Gelişen ülkelerden Rusya ve Brezilya faiz indirirken, biz gelişen ülkelerin en yüksek nominal faizini vermeye devam ediyoruz. Yılın başında faiz artırmamakta inat ettikten sonra Geç Likidite Penceresi’nin “yeniden keşfi” ile “işgören faizimizi” 400 baz puan artırarak yüzde 12’lere yerleştirmiştik. Yüksek faiz sayesinde dünyanın sıcak parası, hızlı büyümeyi başaran ekonominin de verdiği cesaretle hızla bizim piyasalarımıza da aktı. “Da” derken Fed’in faiz artışında yavaşlayacağı beklentisi tüm gelişen ülke piyasalarını yeniden popüler hale getirmişti. Para girişi dolar/TL kurunu, hızla yükselen euronun (veya değer kaybeden doların) da desteğiyle 3.3888 ile bu yılın en düşük seviyesine kadar indirdi.
Düşen kura ve yüksek faize rağmen enflasyon tarafında istenen başarı ne yazık ki gelmedi. Tüketici fiyatları Ağustos ayında yüzde 0.52 arttı, yıllık TÜFE de yüzde 10.7 ile yeniden çift haneye döndü! Üretici fiyatlarının yüzde 15.5’ten 16.3’e çıkması daha da çarpıcıydı. Tüketici enflasyonun baz etkisinden dolayı tek haneye yeniden düşmesi Aralık ayını bulabilir!

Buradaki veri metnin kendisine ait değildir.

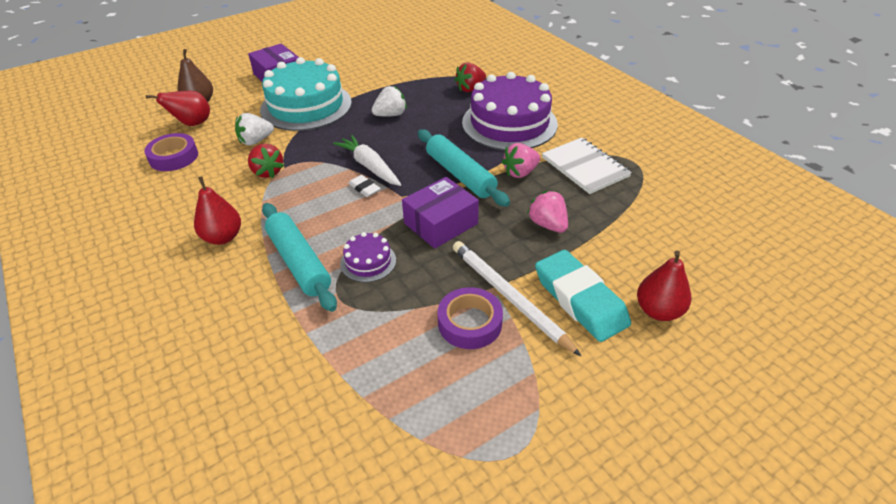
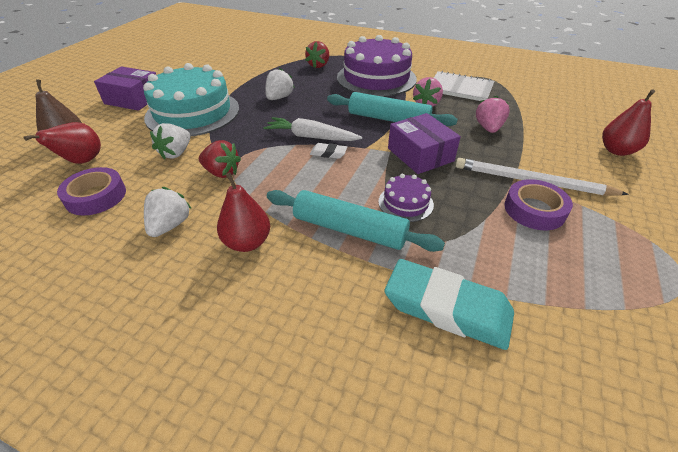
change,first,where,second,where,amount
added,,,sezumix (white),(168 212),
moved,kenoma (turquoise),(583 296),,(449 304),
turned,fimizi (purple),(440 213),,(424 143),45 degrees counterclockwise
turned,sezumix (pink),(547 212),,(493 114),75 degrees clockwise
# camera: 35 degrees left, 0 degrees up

Hal böyle olunca dünyadaki para bolluğuna ve düşük/düşen faizlere rağmen MB “işgören faizi” düşürebilir mi?
Büyümeyi bu kadar kutsadığımız bir dönemde hayli zor! İkinci çeyrekte yüzde 5.1 büyümüşüz. Geçtiğimiz yılın baz etkisinden ve KGF’den gelen ivme ile üçüncü çeyrekte yüzde 6-7 arasında büyümemiz, yıl sonunu yüzde 5’in üzerinde kapatma ihtimalimiz hayli yüksek. Bu yüksek büyümeyi büyük oranda 205 milyar TL’ye ulaşan Kredi Garanti Fonu (KGF), beyaz eşya ve mobilyaya sağlanan KDV desteğine borçluyuz.
Bir yandan yüksek faiz vererek talebi kısmaya, böylelikle talep enflasyonunu kontrol altına almaya çalışıyoruz. Diğer yandan ise mali teşviklerle kredi hacmini artırarak tüketimi destekliyoruz. (Bundan da en fazla yüzde 25’lik artışla İnşaat gibi ağırlıklı olarak tek bir sektör nemalanıyor!) Kanamalı bir hastaya kan pıhtılaştırıcı ile kanı sulandırıcı ilacı aynı anda vermeye benziyor bu durum. Politikamız büyüme ve enflasyonu dert etmiyorsak, faizleri indirelim. Yok eğer amacımız kalıcı bir şekilde enflasyonla mücadele etmek ise MB’nın faizi yükseltip, para arzını sıkılaştırmaya çalıştığı bir ortamda, para arzını artıracak yollara sapmayalım. İki hedefi de aynı anda tutturmaya çalışırken, kısa vadeyi kurtarsak bile orta vadede ikisini de ıskalama riskimiz artıyor.
Eğer faizi artıracaktıysak neden bunu dolar/TL kuru 3.94’lere çıkıp, bu halka bir kez daha “kur travması” yaşattıktan sonra artırdık? Hadi artırdık, arkasından neden mali teşviklerle bunu sulandırdık?
Sormadan da edemiyorum; Ocak ayında kredibilite hasarına uğrayan MB, “tek ayaklı yüksek faiz” politikasına devam ederek kendine “kredibilite mi satın alıyor”?